10. The Widening Sophistication Spectrum

Execution at the property is key, so even with the most advanced analytics, schemes and processes contemplated at the senior level, translating this to action in the form of predictable associate behavior is critical for sustained success. Essentially, it will require a delicate balance between creatively developing solutions to complex problems and fashioning these solutions in a way that can be implemented throughout the organization.

Tools, systems, processes and technologies will continue to evolve and revenue management practitioners within organizations that are supported both financially and culturally will advance.

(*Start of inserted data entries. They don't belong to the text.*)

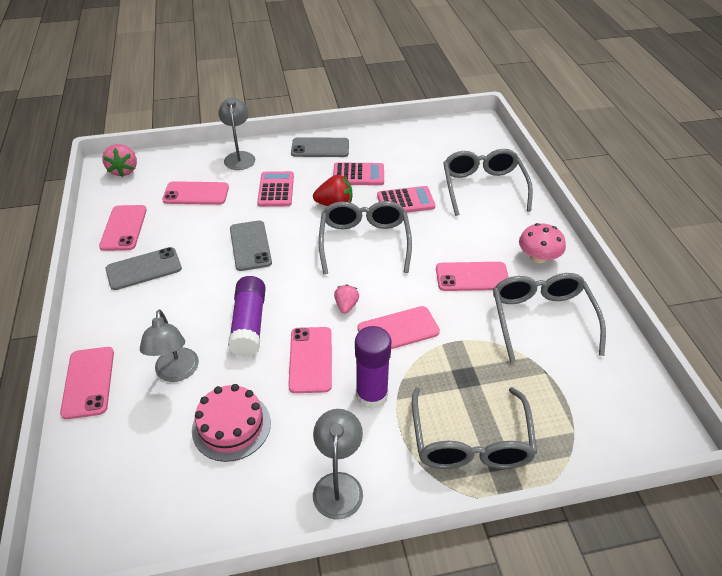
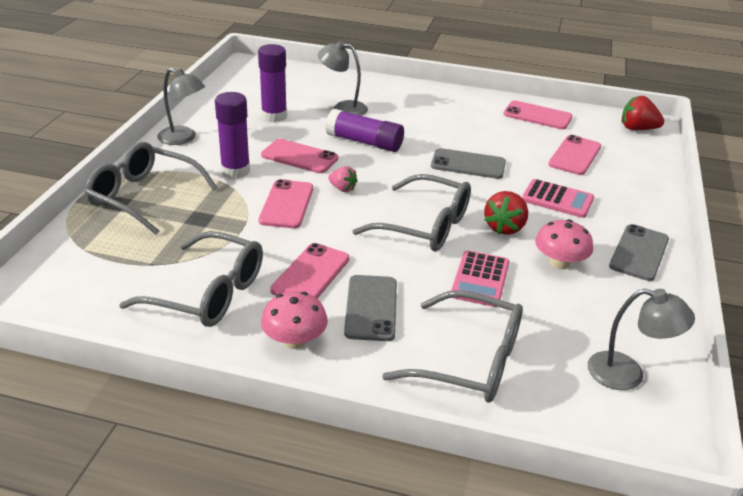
camera: 115 degrees right, 10 degrees down
(88, 382) = (365, 82): pink phone -> none
(124, 170) = (637, 129): pink strawberry -> red strawberry
(144, 269) = (472, 115): grey phone -> grey phone (371, 308)
(231, 426) = (274, 116): pink cake -> purple glue stick
(239, 157) = (639, 193): grey lamp -> grey lamp (627, 374)
(358, 175) = (559, 263): pink calculator -> pink mushroom

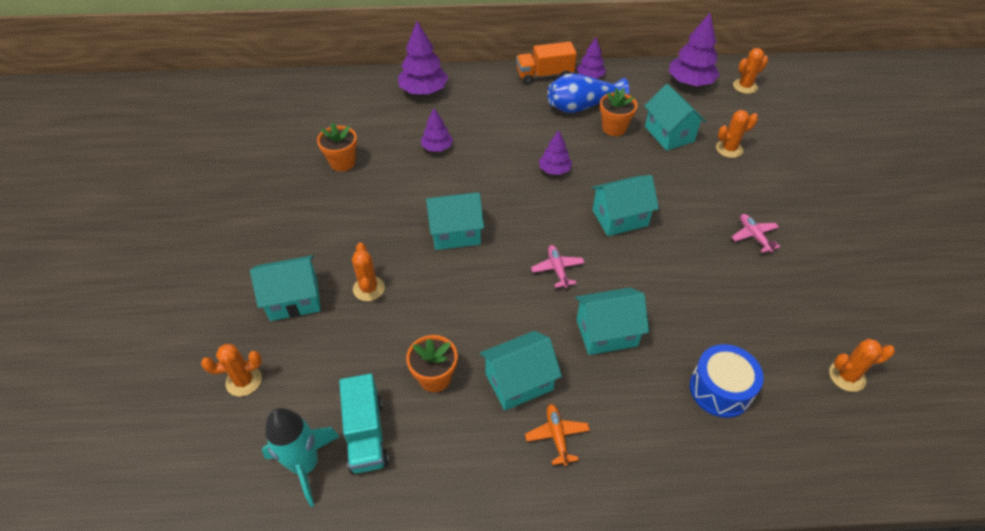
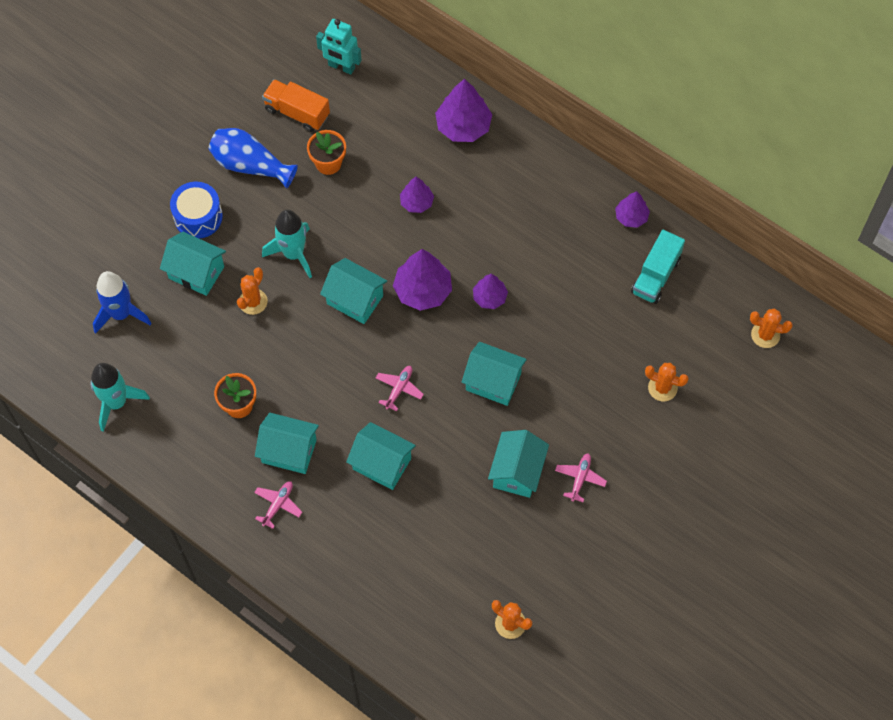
camera: 40 degrees right, 15 degrees up
(244, 381) = (121, 314): orange cactus -> blue rocket
(296, 105) = (341, 67): none -> turquoise robot
(366, 434) = (165, 411): turquoise truck -> turquoise truck (655, 276)
(371, 234) = (293, 254): none -> turquoise rocket
(544, 75) = (590, 185): orange truck -> orange truck (297, 112)
(557, 436) = (278, 505): orange plane -> pink plane
(582, 106) = (585, 247): blue vase -> blue vase (250, 165)
(614, 128) = (587, 291): orange flower pot -> none
(669, 134) = (628, 334): turquoise house -> turquoise house (517, 472)
(690, 82) = (718, 292): purple tree -> purple tree (423, 290)
(720, 389) = (414, 561): blue drum -> blue drum (198, 217)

Organizations that don’t focus on advancing their revenue management expertise will fall further and further behind. Reconciling these extremes, particularly within a multi-brand environment, will emerge as a significant challenge in the years to come.

Final Thoughts:

The fact that the above issues are emerging illustrates the point that hospitality revenue management is becoming both more intricate and multifaceted. New opportunities and challenges will present themselves in an environment that is growing more complex over time. How organizations navigate through these challenges will make the difference between enhanced success, mediocre performance or complete failure. One thing is for certain, they can’t be ignored.